I want to apply a ProcessFunction() on an input data stream in Flink, to process each and every incoming element, with a single cache object. My code looks something like this :

object myJob extends FlinkJob {
 private val myCache = InMemoryCache()

 private def updateCache(myCache,someValue) : Boolean = {//some code}

 private def getValue(myCache,someKey) : Boolean = {//some code}

 def run(params, executionEnv) : Unit = {
   val myStream = executionEnv.getStream()

   val processedStream = myStream.process(new ProcessFunction {
     def processElement(value,context,collector) : Unit = {
      //Update cache
      //Collect updated event
     }
   }

   processedStream.write()
 }
}

When I parallelize this job, I'm assuming that each parallel instance of the job will have it's own cacheObject and hence, a single cache key, could be present, in multiple cacheObjects. However, I'd like there to be a single cache entry for a particular key, that is, all of the records, corresponding to a particular key, must be processed by a single instance and a single cacheObject. Will using keyBy() on myStream, ensure this, that all of the incoming events, with the same key, are processed by a single parallel task/instance of the Flink job and hence, also by a single cacheObject?

2

2 Answers

0
votes

Yes, keyBy guarantees that every event with the same key will be processed by the same instance of an operator. This is essential for high throughput, low-latency stateful stream processing.

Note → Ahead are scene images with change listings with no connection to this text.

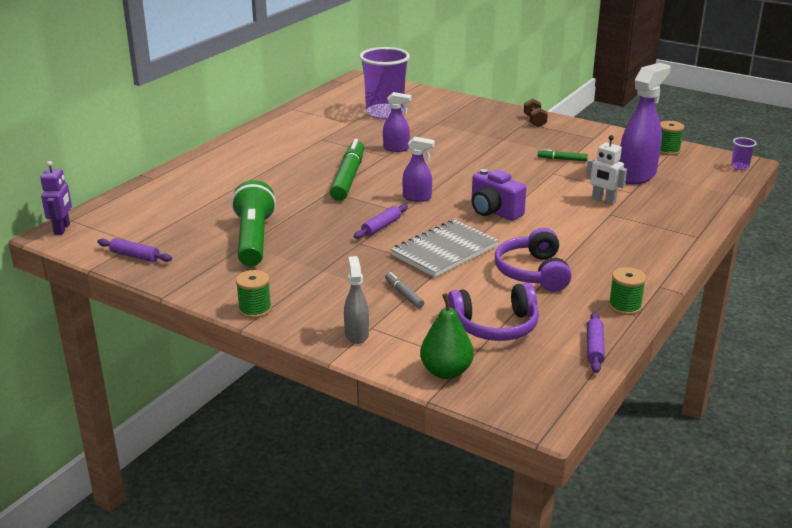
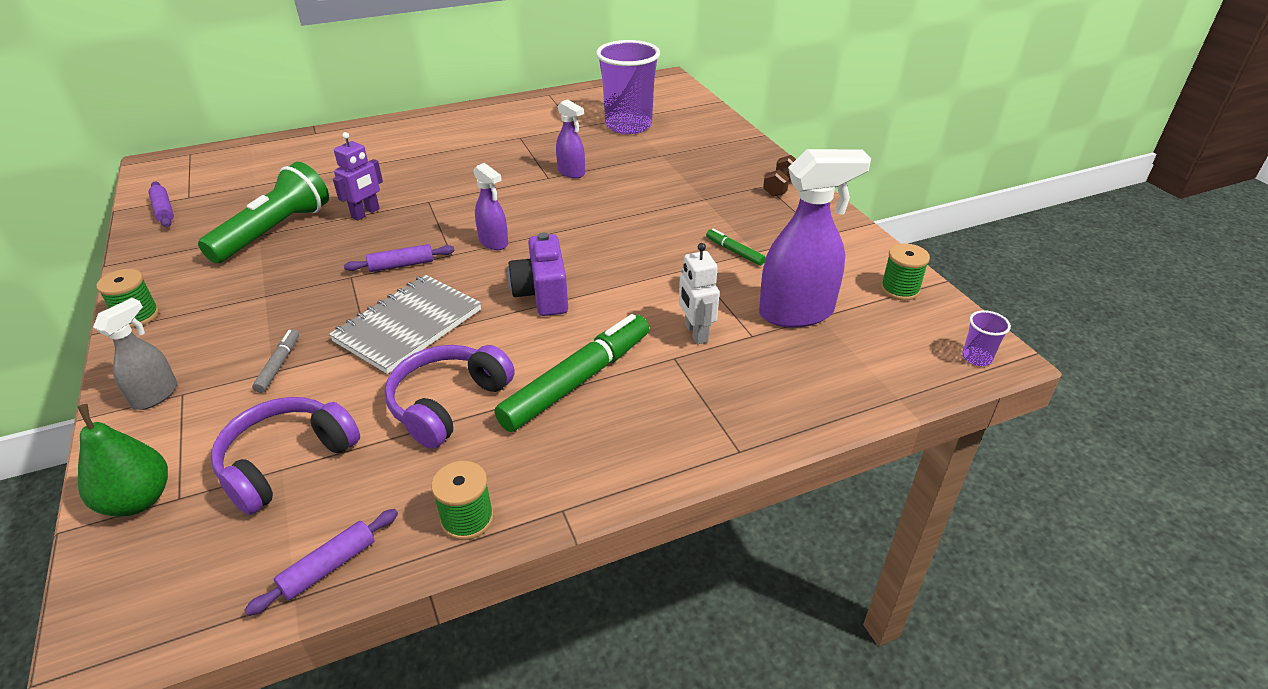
camera: 35 degrees right, 10 degrees up
purple robot [40,161,72,235] -> purple robot moved to [333,132,383,220]
green marker [330,139,364,201] -> green marker moved to [494,314,649,432]
grey notebook [391,220,499,277] -> grey notebook turned 45 degrees counterclockwise [329,275,481,374]
purple headphones [448,283,539,341] -> purple headphones turned 105 degrees clockwise [211,397,360,515]

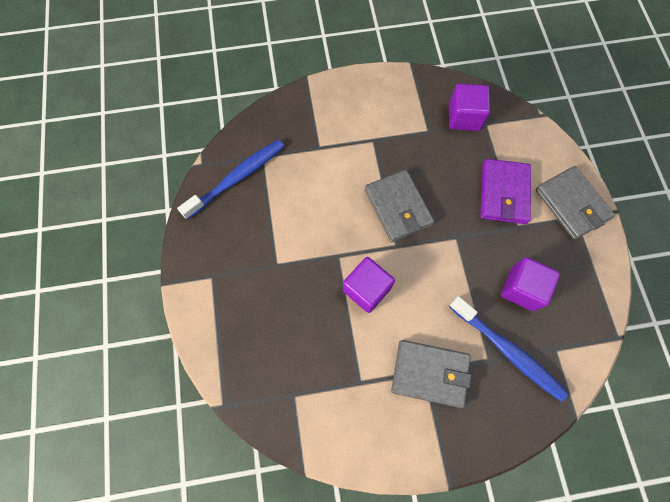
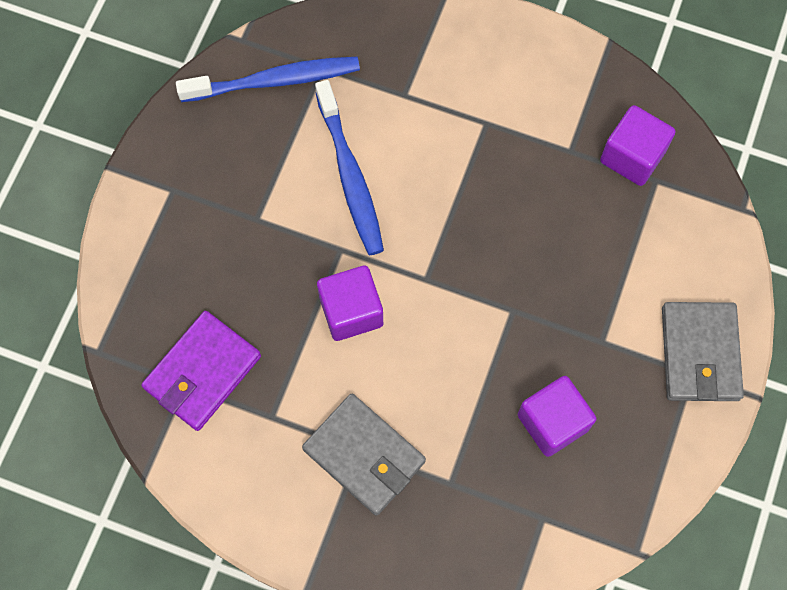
camera: 30 degrees right, 0 degrees up
grey wallet [365,170,434,242] -> none
blue toothbrush [449,296,569,402] -> blue toothbrush moved to [315,80,384,255]
purple wallet [480,159,531,224] -> purple wallet moved to [141,311,261,431]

This enables flink's state to be local, which makes it easy to work with, and fast. Timers also take advantage of this keyed partitioning.

Using Flink's keyed state would probably work much better than using cache objects.

0
votes

Instead of an object I believe you should use a state.

All events with the same key will have access to the same state thus to the same value. Modifying one of those states will not affect the other keyed states.